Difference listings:
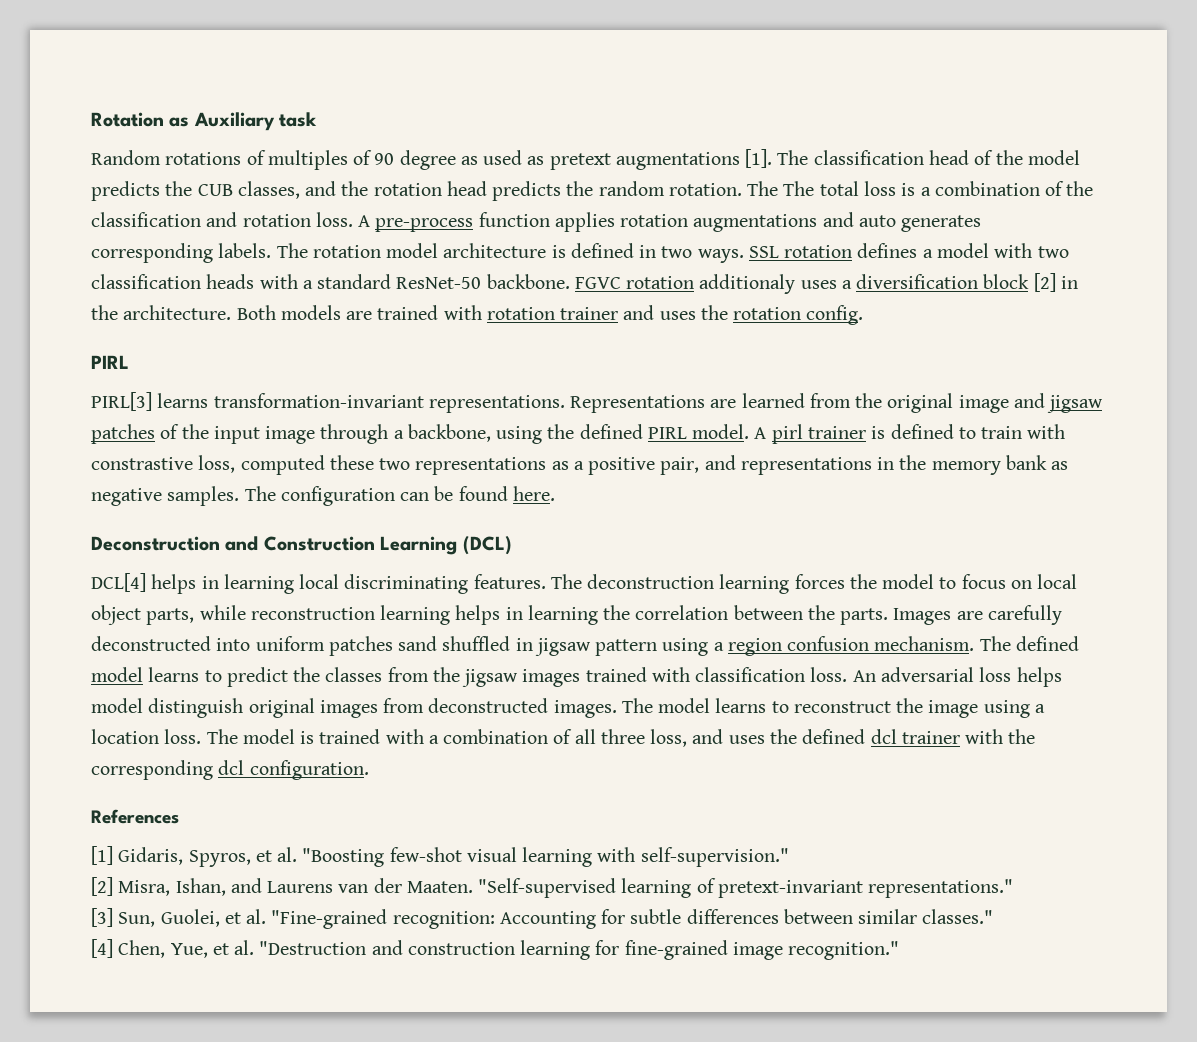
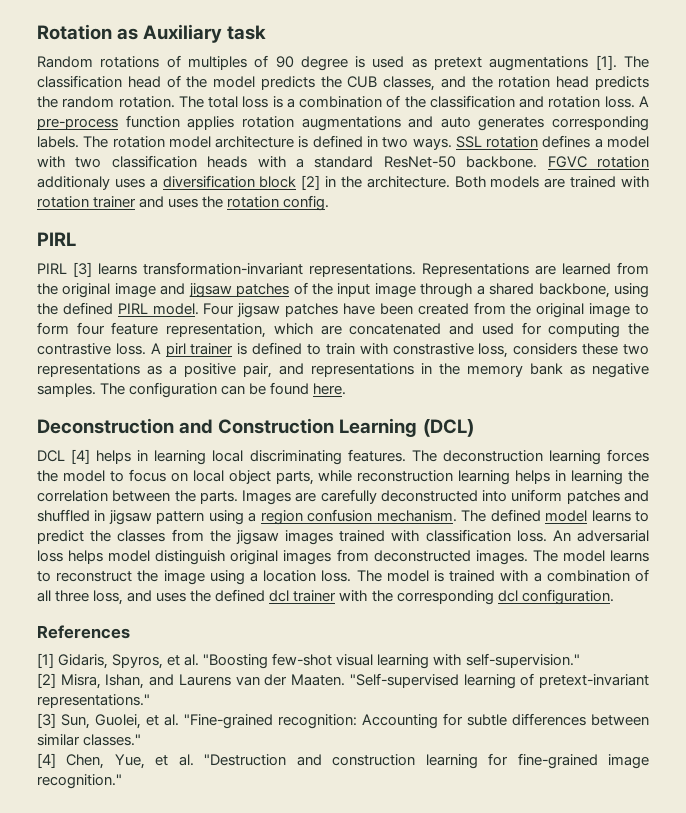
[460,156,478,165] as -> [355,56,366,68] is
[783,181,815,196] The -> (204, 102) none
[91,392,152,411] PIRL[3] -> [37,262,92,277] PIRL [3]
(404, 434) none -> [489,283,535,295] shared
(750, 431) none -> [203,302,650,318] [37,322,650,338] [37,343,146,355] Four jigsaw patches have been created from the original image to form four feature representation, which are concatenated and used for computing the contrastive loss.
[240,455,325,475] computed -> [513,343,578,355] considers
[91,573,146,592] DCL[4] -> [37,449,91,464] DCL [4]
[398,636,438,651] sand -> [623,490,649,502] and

(To-do item)
In the records above, find every line that contains the word "none" and copy it.

(Result of this task)
[783,181,815,196] The -> (204, 102) none
(404, 434) none -> [489,283,535,295] shared
(750, 431) none -> [203,302,650,318] [37,322,650,338] [37,343,146,355] Four jigsaw patches have been created from the original image to form four feature representation, which are concatenated and used for computing the contrastive loss.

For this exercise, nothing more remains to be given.